DIE AUFGABE
Gib die Zeilen aller Datensätze unten wortgetreu wieder, lass dabei aber die Bilder weg.
------------------------------
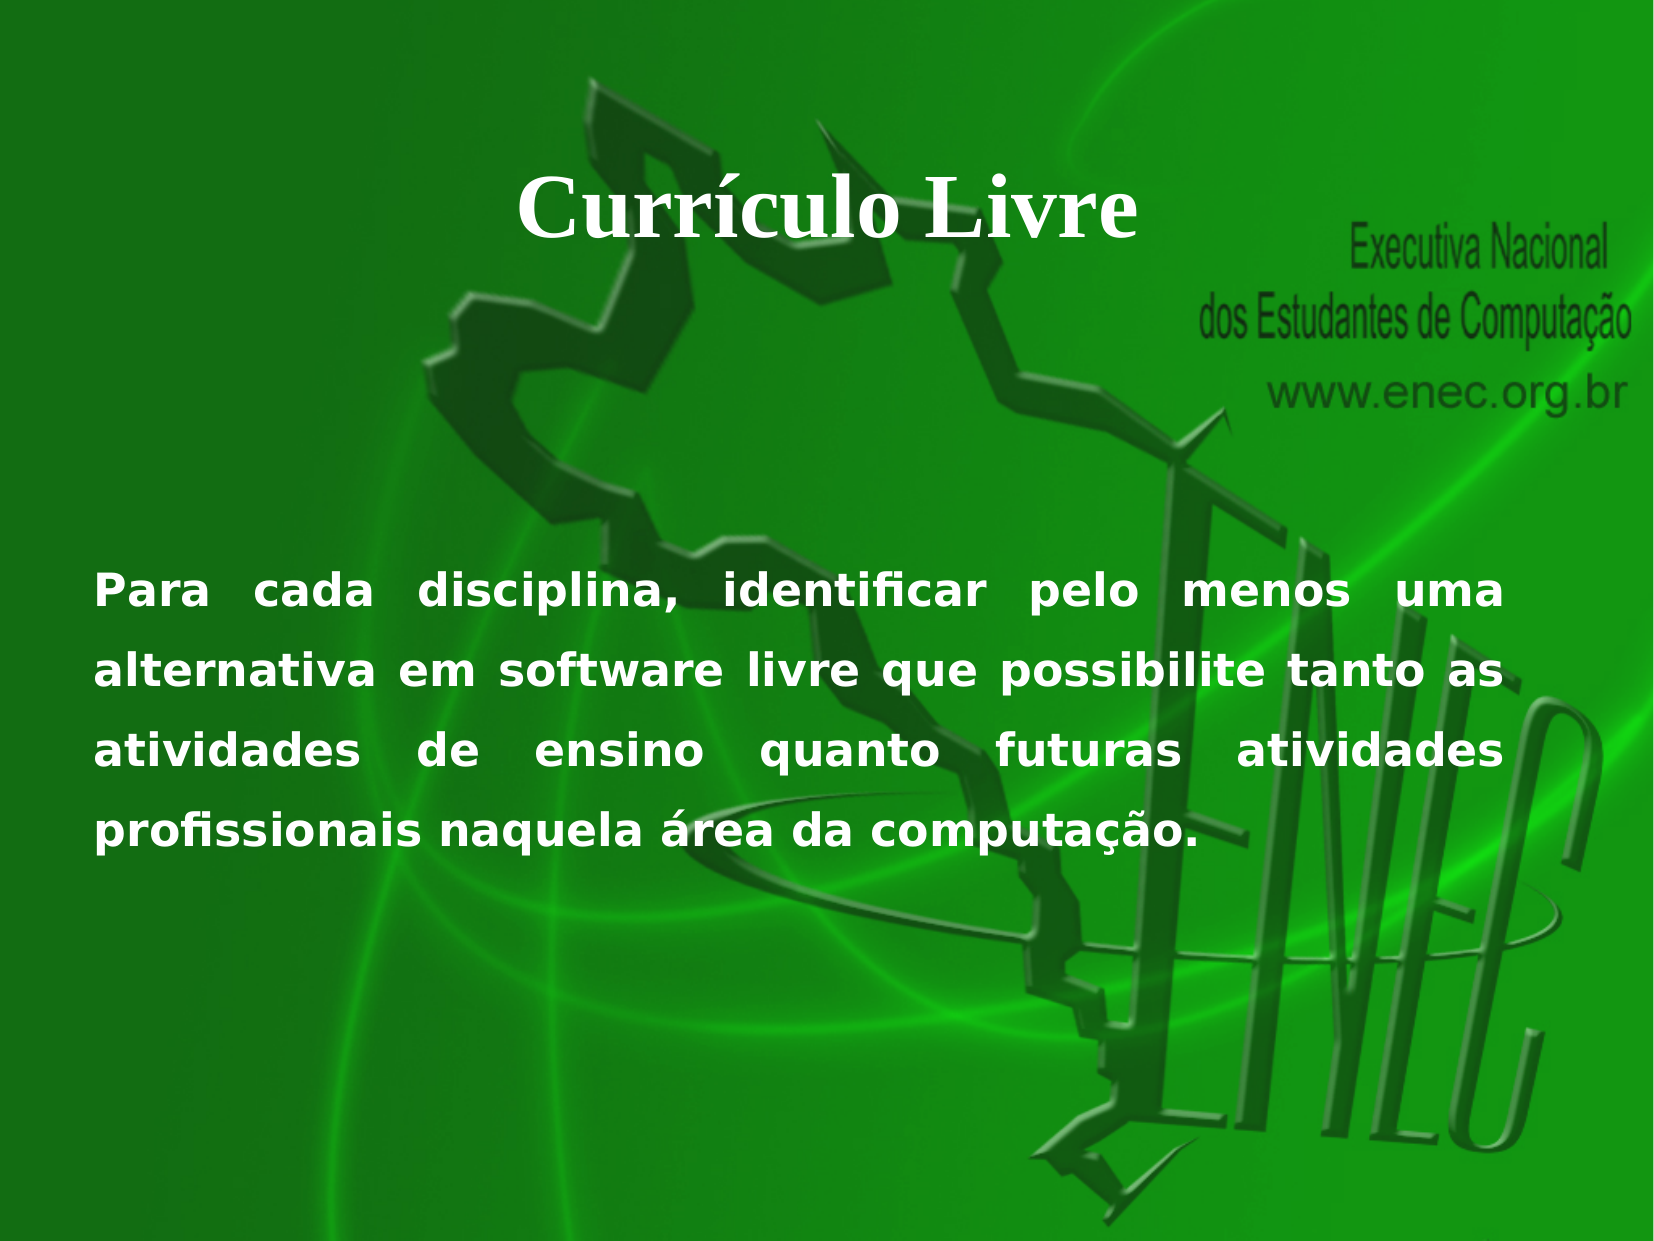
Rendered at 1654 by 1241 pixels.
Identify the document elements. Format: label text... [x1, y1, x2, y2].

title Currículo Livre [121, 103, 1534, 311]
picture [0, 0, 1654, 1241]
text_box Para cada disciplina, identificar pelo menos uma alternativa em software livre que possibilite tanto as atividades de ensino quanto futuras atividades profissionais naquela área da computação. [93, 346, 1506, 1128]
------------------------------
VOLLSTÄNDIGE ANTWORT
Rendered at 1654 by 1241 pixels.
Identify the document elements. Format: label text... [x1, y1, x2, y2].

title Currículo Livre [121, 103, 1534, 311]
picture [0, 0, 1654, 1241]
text_box Para cada disciplina, identificar pelo menos uma alternativa em software livre que possibilite tanto as atividades de ensino quanto futuras atividades profissionais naquela área da computação. [93, 346, 1506, 1128]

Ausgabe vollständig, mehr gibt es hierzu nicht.